▶ _The request_
Repeat the material below word for word and leave out all pictures.

Saved data entries
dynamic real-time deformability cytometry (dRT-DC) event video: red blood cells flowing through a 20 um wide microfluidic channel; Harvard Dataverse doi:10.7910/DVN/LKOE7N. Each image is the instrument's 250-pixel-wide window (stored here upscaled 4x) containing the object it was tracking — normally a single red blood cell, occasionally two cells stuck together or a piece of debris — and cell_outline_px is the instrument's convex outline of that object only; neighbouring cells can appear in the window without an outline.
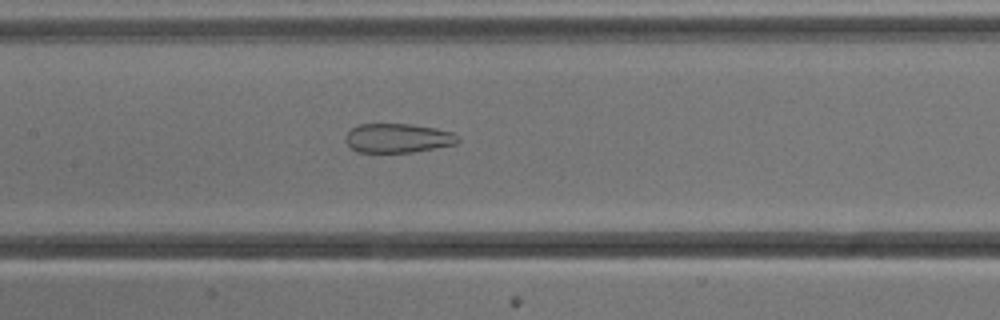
{"species": "common noctule bat (a hibernating species)", "species_latin": "Nyctalus noctula", "temperature_condition": "cold", "stored_images_in_passage": 53, "camera_frame_rate_fps": 3000, "um_per_image_px": 0.085, "animal": {"sex": "male", "body_mass_g": 13.3}, "frame": {"image": 1, "passage_image": 25, "time_ms": 8.0, "image_size_px": [1000, 320], "cell_outline_px": [[460, 140], [456, 144], [412, 152], [356, 152], [344, 140], [344, 136], [352, 128], [360, 124], [412, 124], [436, 128], [452, 132], [460, 136]], "centroid_in_image_um": [33.83, 11.73], "position_along_channel_um": 173.6, "area_um2": 19.19}}
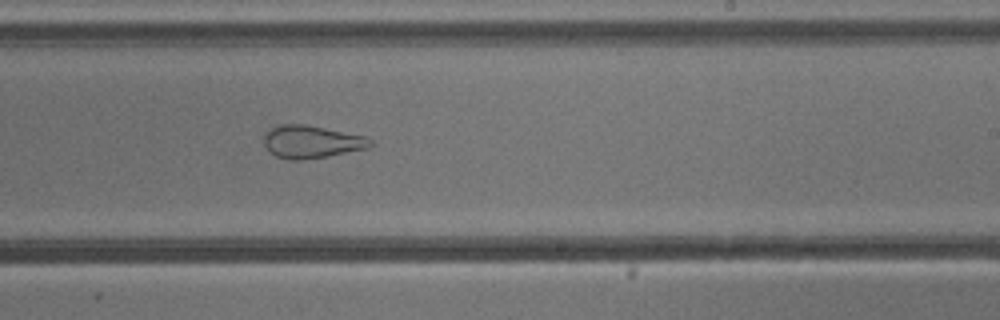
{"frame": {"image": 2, "passage_image": 32, "time_ms": 10.333, "image_size_px": [1000, 320], "cell_outline_px": [[376, 144], [368, 148], [328, 156], [300, 160], [288, 160], [276, 156], [268, 152], [264, 144], [264, 136], [272, 128], [280, 124], [304, 124], [368, 136]], "centroid_in_image_um": [26.52, 12.06], "position_along_channel_um": 262.5, "area_um2": 20.46}}
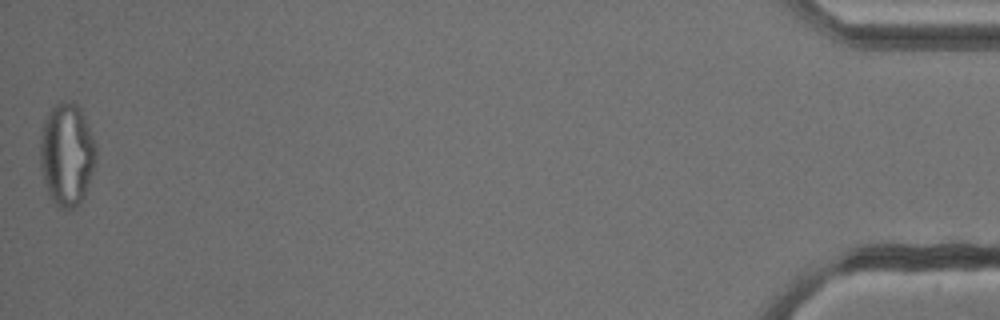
{"frame": {"image": 3, "passage_image": 53, "time_ms": 17.333, "image_size_px": [1000, 320], "cell_outline_px": [[96, 164], [84, 196], [68, 212], [56, 208], [48, 192], [40, 168], [40, 140], [44, 120], [48, 112], [60, 100], [72, 100], [80, 108], [84, 116], [96, 144]], "centroid_in_image_um": [5.68, 13.13], "position_along_channel_um": 429.5, "area_um2": 33.87}, "authors_computed_cell_mechanics": {"area_um2": 28.2642, "velocity_mm_per_s": 3.8241, "shape_relaxation_time_tau1_ms": null, "shape_relaxation_time_tau2_ms": 1.8475, "deformation_change_tau1": null, "deformation_change_tau2": 0.1046}}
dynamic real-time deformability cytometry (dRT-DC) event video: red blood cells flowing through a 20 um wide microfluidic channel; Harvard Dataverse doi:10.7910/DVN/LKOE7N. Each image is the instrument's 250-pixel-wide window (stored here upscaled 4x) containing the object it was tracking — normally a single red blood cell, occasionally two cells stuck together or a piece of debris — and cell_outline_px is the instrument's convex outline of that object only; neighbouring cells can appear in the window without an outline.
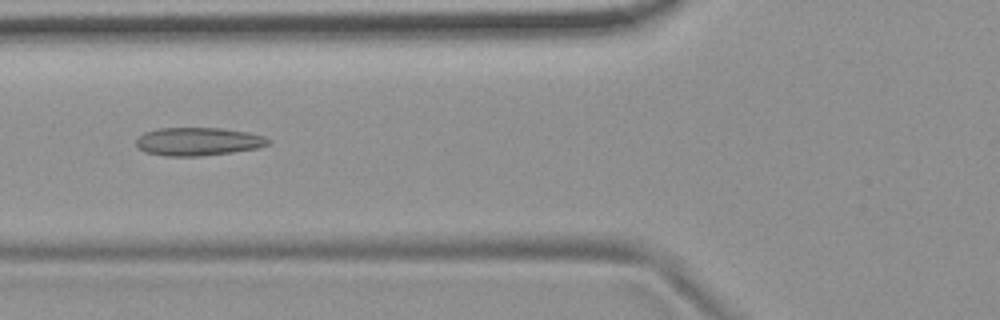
{"species": "common noctule bat (a hibernating species)", "species_latin": "Nyctalus noctula", "temperature_condition": "room temperature", "stored_images_in_passage": 35, "camera_frame_rate_fps": 3000, "um_per_image_px": 0.085, "animal": {"sex": "female", "body_mass_g": 19.9}, "frame": {"image": 1, "passage_image": 7, "time_ms": 2.0, "image_size_px": [1000, 320], "cell_outline_px": [[272, 144], [260, 148], [232, 152], [200, 156], [164, 156], [144, 152], [136, 148], [136, 140], [144, 132], [156, 128], [220, 128], [248, 132], [264, 136], [272, 140]], "centroid_in_image_um": [16.86, 12.03], "position_along_channel_um": 108.9, "area_um2": 22.02}}
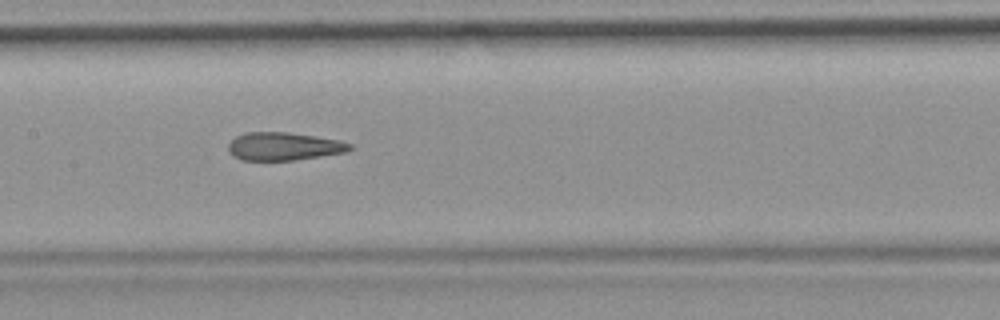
{"frame": {"image": 2, "passage_image": 13, "time_ms": 4.0, "image_size_px": [1000, 320], "cell_outline_px": [[352, 148], [344, 152], [320, 156], [292, 160], [244, 160], [236, 156], [228, 148], [228, 144], [236, 136], [248, 132], [288, 132], [316, 136], [340, 140], [352, 144]], "centroid_in_image_um": [24.15, 12.42], "position_along_channel_um": 183.2, "area_um2": 19.54}}
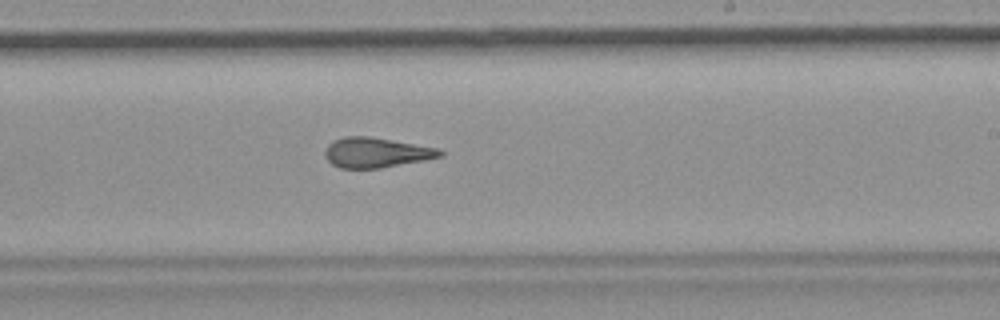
{"frame": {"image": 3, "passage_image": 19, "time_ms": 6.0, "image_size_px": [1000, 320], "cell_outline_px": [[444, 156], [424, 160], [380, 168], [340, 168], [332, 164], [324, 156], [324, 152], [328, 144], [332, 140], [344, 136], [368, 136], [440, 148], [444, 152]], "centroid_in_image_um": [31.97, 12.96], "position_along_channel_um": 257.0, "area_um2": 20.23}, "authors_computed_cell_mechanics": {"area_um2": 20.5768, "velocity_mm_per_s": 3.7085, "shape_relaxation_time_tau1_ms": null, "shape_relaxation_time_tau2_ms": 2.3078, "deformation_change_tau1": null, "deformation_change_tau2": 0.1138}}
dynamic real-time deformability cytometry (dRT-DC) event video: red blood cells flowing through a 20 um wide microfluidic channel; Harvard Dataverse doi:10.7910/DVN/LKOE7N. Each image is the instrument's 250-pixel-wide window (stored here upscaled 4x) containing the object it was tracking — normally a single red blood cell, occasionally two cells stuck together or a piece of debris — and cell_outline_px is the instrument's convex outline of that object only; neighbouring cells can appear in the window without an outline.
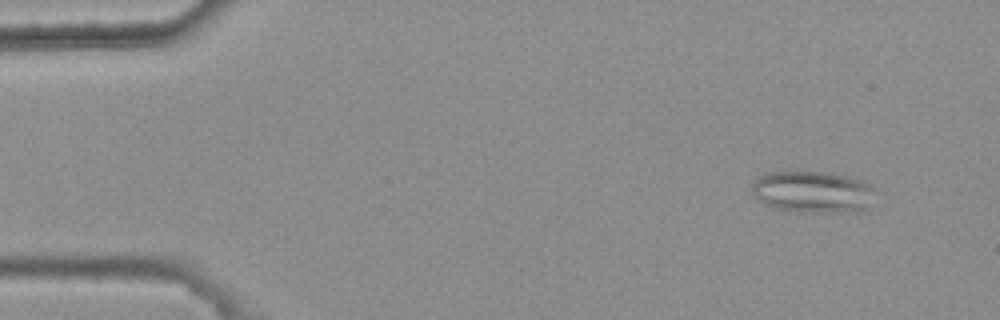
{"species": "common noctule bat (a hibernating species)", "species_latin": "Nyctalus noctula", "temperature_condition": "warm", "stored_images_in_passage": 4, "camera_frame_rate_fps": 3000, "um_per_image_px": 0.085, "animal": {"sex": "female", "body_mass_g": 25.1}, "frame": {"image": 1, "passage_image": 2, "time_ms": 0.333, "image_size_px": [1000, 320], "cell_outline_px": [[872, 188], [864, 208], [852, 212], [800, 212], [776, 208], [764, 204], [752, 192], [752, 184], [760, 176], [768, 172], [832, 172], [848, 176], [872, 184]], "centroid_in_image_um": [69.02, 16.3], "position_along_channel_um": 16.0, "area_um2": 29.42}}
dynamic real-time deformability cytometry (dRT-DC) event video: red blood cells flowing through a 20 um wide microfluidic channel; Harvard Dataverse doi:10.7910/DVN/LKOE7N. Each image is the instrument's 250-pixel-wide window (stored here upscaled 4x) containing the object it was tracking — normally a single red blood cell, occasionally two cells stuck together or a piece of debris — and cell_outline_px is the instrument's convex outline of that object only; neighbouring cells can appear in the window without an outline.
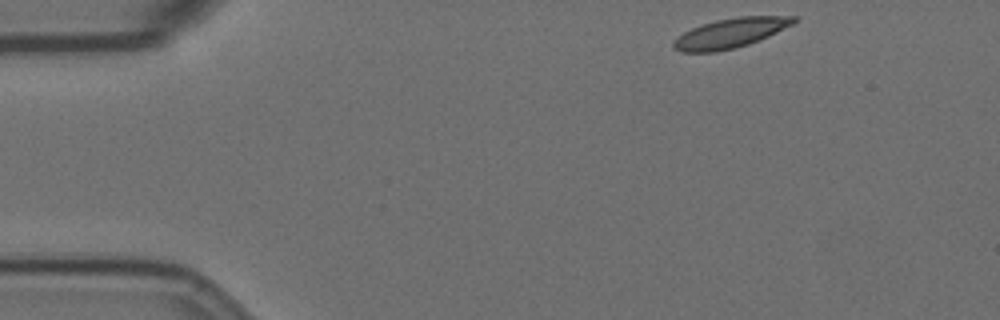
{"species": "Egyptian fruit bat (a non-hibernating species)", "species_latin": "Rousettus aegyptiacus", "temperature_condition": "room temperature", "stored_images_in_passage": 51, "camera_frame_rate_fps": 3000, "um_per_image_px": 0.085, "animal": {"sex": "female"}, "frame": {"image": 1, "passage_image": 1, "time_ms": 0.0, "image_size_px": [1000, 320], "cell_outline_px": [[800, 20], [768, 36], [748, 44], [716, 52], [680, 52], [672, 48], [672, 44], [684, 32], [692, 28], [716, 20], [740, 16], [796, 16]], "centroid_in_image_um": [62.09, 2.81], "position_along_channel_um": 22.9, "area_um2": 20.46}}
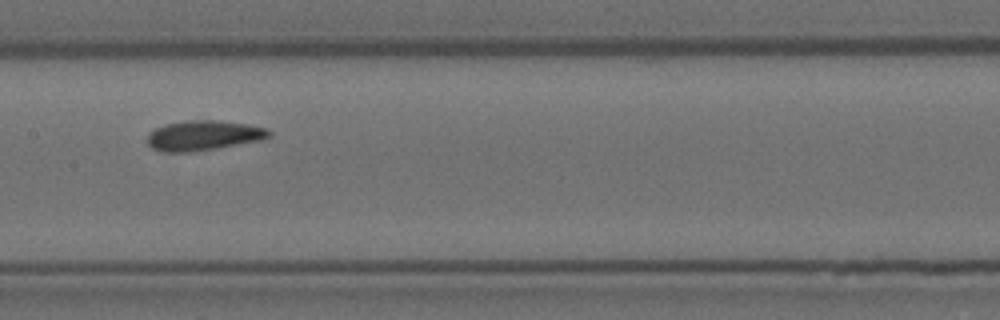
{"frame": {"image": 2, "passage_image": 22, "time_ms": 7.0, "image_size_px": [1000, 320], "cell_outline_px": [[272, 132], [268, 136], [260, 140], [216, 148], [188, 152], [160, 152], [152, 148], [148, 144], [148, 132], [164, 124], [184, 120], [216, 120], [248, 124], [268, 128]], "centroid_in_image_um": [17.26, 11.5], "position_along_channel_um": 190.1, "area_um2": 21.27}}
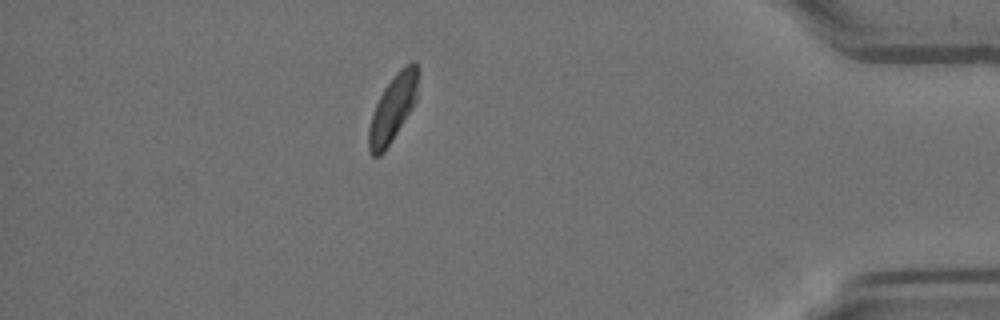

▶ _Solution to the exercise_
dynamic real-time deformability cytometry (dRT-DC) event video: red blood cells flowing through a 20 um wide microfluidic channel; Harvard Dataverse doi:10.7910/DVN/LKOE7N. Each image is the instrument's 250-pixel-wide window (stored here upscaled 4x) containing the object it was tracking — normally a single red blood cell, occasionally two cells stuck together or a piece of debris — and cell_outline_px is the instrument's convex outline of that object only; neighbouring cells can appear in the window without an outline.
{"species": "common noctule bat (a hibernating species)", "species_latin": "Nyctalus noctula", "temperature_condition": "cold", "stored_images_in_passage": 53, "camera_frame_rate_fps": 3000, "um_per_image_px": 0.085, "animal": {"sex": "male", "body_mass_g": 13.3}, "frame": {"image": 1, "passage_image": 25, "time_ms": 8.0, "image_size_px": [1000, 320], "cell_outline_px": [[460, 140], [456, 144], [412, 152], [356, 152], [344, 140], [344, 136], [352, 128], [360, 124], [412, 124], [436, 128], [452, 132], [460, 136]], "centroid_in_image_um": [33.83, 11.73], "position_along_channel_um": 173.6, "area_um2": 19.19}}
{"frame": {"image": 2, "passage_image": 32, "time_ms": 10.333, "image_size_px": [1000, 320], "cell_outline_px": [[376, 144], [368, 148], [328, 156], [300, 160], [288, 160], [276, 156], [268, 152], [264, 144], [264, 136], [272, 128], [280, 124], [304, 124], [368, 136]], "centroid_in_image_um": [26.52, 12.06], "position_along_channel_um": 262.5, "area_um2": 20.46}}
{"frame": {"image": 3, "passage_image": 53, "time_ms": 17.333, "image_size_px": [1000, 320], "cell_outline_px": [[96, 164], [84, 196], [68, 212], [56, 208], [48, 192], [40, 168], [40, 140], [44, 120], [48, 112], [60, 100], [72, 100], [80, 108], [84, 116], [96, 144]], "centroid_in_image_um": [5.68, 13.13], "position_along_channel_um": 429.5, "area_um2": 33.87}, "authors_computed_cell_mechanics": {"area_um2": 28.2642, "velocity_mm_per_s": 3.8241, "shape_relaxation_time_tau1_ms": null, "shape_relaxation_time_tau2_ms": 1.8475, "deformation_change_tau1": null, "deformation_change_tau2": 0.1046}}
dynamic real-time deformability cytometry (dRT-DC) event video: red blood cells flowing through a 20 um wide microfluidic channel; Harvard Dataverse doi:10.7910/DVN/LKOE7N. Each image is the instrument's 250-pixel-wide window (stored here upscaled 4x) containing the object it was tracking — normally a single red blood cell, occasionally two cells stuck together or a piece of debris — and cell_outline_px is the instrument's convex outline of that object only; neighbouring cells can appear in the window without an outline.
{"species": "common noctule bat (a hibernating species)", "species_latin": "Nyctalus noctula", "temperature_condition": "room temperature", "stored_images_in_passage": 35, "camera_frame_rate_fps": 3000, "um_per_image_px": 0.085, "animal": {"sex": "female", "body_mass_g": 19.9}, "frame": {"image": 1, "passage_image": 7, "time_ms": 2.0, "image_size_px": [1000, 320], "cell_outline_px": [[272, 144], [260, 148], [232, 152], [200, 156], [164, 156], [144, 152], [136, 148], [136, 140], [144, 132], [156, 128], [220, 128], [248, 132], [264, 136], [272, 140]], "centroid_in_image_um": [16.86, 12.03], "position_along_channel_um": 108.9, "area_um2": 22.02}}
{"frame": {"image": 2, "passage_image": 13, "time_ms": 4.0, "image_size_px": [1000, 320], "cell_outline_px": [[352, 148], [344, 152], [320, 156], [292, 160], [244, 160], [236, 156], [228, 148], [228, 144], [236, 136], [248, 132], [288, 132], [316, 136], [340, 140], [352, 144]], "centroid_in_image_um": [24.15, 12.42], "position_along_channel_um": 183.2, "area_um2": 19.54}}
{"frame": {"image": 3, "passage_image": 19, "time_ms": 6.0, "image_size_px": [1000, 320], "cell_outline_px": [[444, 156], [424, 160], [380, 168], [340, 168], [332, 164], [324, 156], [324, 152], [328, 144], [332, 140], [344, 136], [368, 136], [440, 148], [444, 152]], "centroid_in_image_um": [31.97, 12.96], "position_along_channel_um": 257.0, "area_um2": 20.23}, "authors_computed_cell_mechanics": {"area_um2": 20.5768, "velocity_mm_per_s": 3.7085, "shape_relaxation_time_tau1_ms": null, "shape_relaxation_time_tau2_ms": 2.3078, "deformation_change_tau1": null, "deformation_change_tau2": 0.1138}}
dynamic real-time deformability cytometry (dRT-DC) event video: red blood cells flowing through a 20 um wide microfluidic channel; Harvard Dataverse doi:10.7910/DVN/LKOE7N. Each image is the instrument's 250-pixel-wide window (stored here upscaled 4x) containing the object it was tracking — normally a single red blood cell, occasionally two cells stuck together or a piece of debris — and cell_outline_px is the instrument's convex outline of that object only; neighbouring cells can appear in the window without an outline.
{"species": "common noctule bat (a hibernating species)", "species_latin": "Nyctalus noctula", "temperature_condition": "warm", "stored_images_in_passage": 4, "camera_frame_rate_fps": 3000, "um_per_image_px": 0.085, "animal": {"sex": "female", "body_mass_g": 25.1}, "frame": {"image": 1, "passage_image": 2, "time_ms": 0.333, "image_size_px": [1000, 320], "cell_outline_px": [[872, 188], [864, 208], [852, 212], [800, 212], [776, 208], [764, 204], [752, 192], [752, 184], [760, 176], [768, 172], [832, 172], [848, 176], [872, 184]], "centroid_in_image_um": [69.02, 16.3], "position_along_channel_um": 16.0, "area_um2": 29.42}}
dynamic real-time deformability cytometry (dRT-DC) event video: red blood cells flowing through a 20 um wide microfluidic channel; Harvard Dataverse doi:10.7910/DVN/LKOE7N. Each image is the instrument's 250-pixel-wide window (stored here upscaled 4x) containing the object it was tracking — normally a single red blood cell, occasionally two cells stuck together or a piece of debris — and cell_outline_px is the instrument's convex outline of that object only; neighbouring cells can appear in the window without an outline.
{"species": "Egyptian fruit bat (a non-hibernating species)", "species_latin": "Rousettus aegyptiacus", "temperature_condition": "room temperature", "stored_images_in_passage": 51, "camera_frame_rate_fps": 3000, "um_per_image_px": 0.085, "animal": {"sex": "female"}, "frame": {"image": 1, "passage_image": 1, "time_ms": 0.0, "image_size_px": [1000, 320], "cell_outline_px": [[800, 20], [768, 36], [748, 44], [716, 52], [680, 52], [672, 48], [672, 44], [684, 32], [692, 28], [716, 20], [740, 16], [796, 16]], "centroid_in_image_um": [62.09, 2.81], "position_along_channel_um": 22.9, "area_um2": 20.46}}
{"frame": {"image": 2, "passage_image": 22, "time_ms": 7.0, "image_size_px": [1000, 320], "cell_outline_px": [[272, 132], [268, 136], [260, 140], [216, 148], [188, 152], [160, 152], [152, 148], [148, 144], [148, 132], [164, 124], [184, 120], [216, 120], [248, 124], [268, 128]], "centroid_in_image_um": [17.26, 11.5], "position_along_channel_um": 190.1, "area_um2": 21.27}}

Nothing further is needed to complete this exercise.